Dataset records
────────────────────────────────────────
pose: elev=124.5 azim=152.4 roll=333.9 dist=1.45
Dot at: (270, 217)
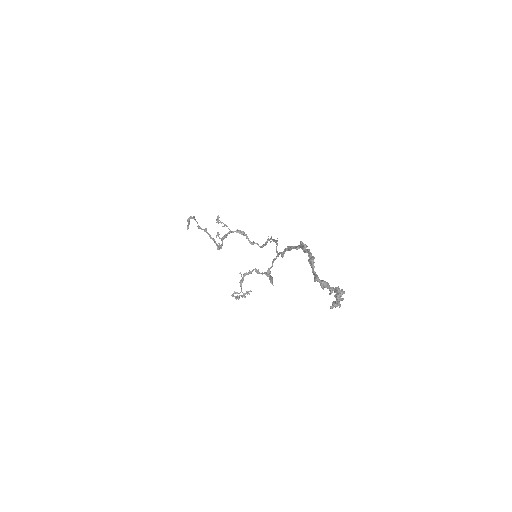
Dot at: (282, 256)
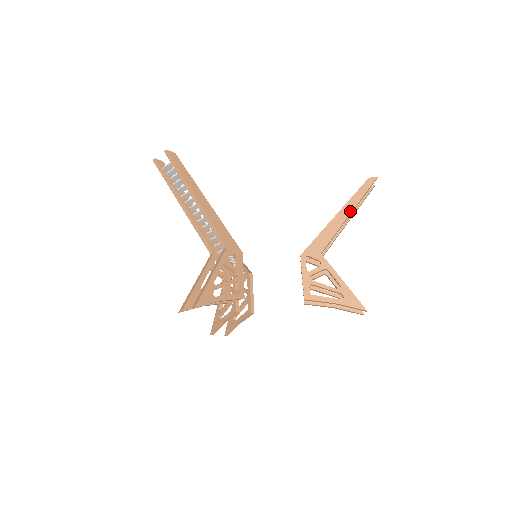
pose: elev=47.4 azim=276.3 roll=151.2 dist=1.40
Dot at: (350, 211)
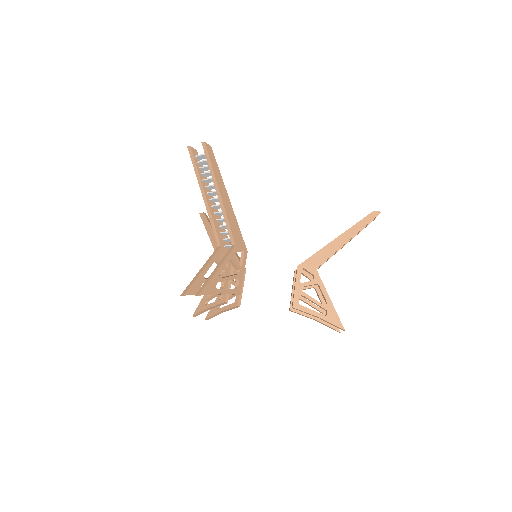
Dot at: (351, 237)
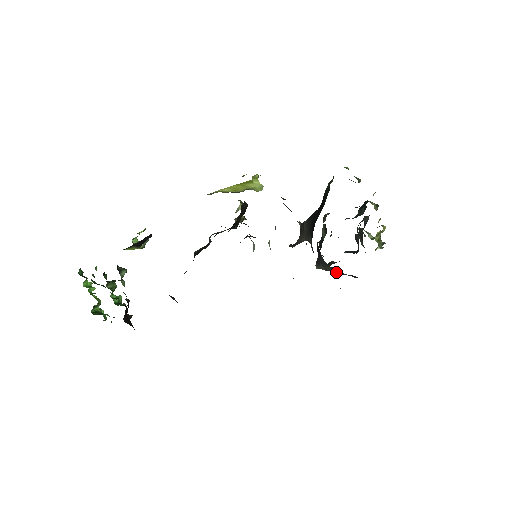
────────────────────────────────────────
TASK STATEMENT.
Could you write out the data again with every "pose" swapped for "camera", keeping everything else the same and leaving out the pictures?

SOLUTION TO THE PROBLEM.
camera: elev=124.5 azim=152.4 roll=333.9 dist=1.45
Dot at: (270, 217)
Dot at: (282, 256)
camera: elev=47.4 azim=276.3 roll=151.2 dist=1.40
Dot at: (350, 211)
Dot at: (351, 237)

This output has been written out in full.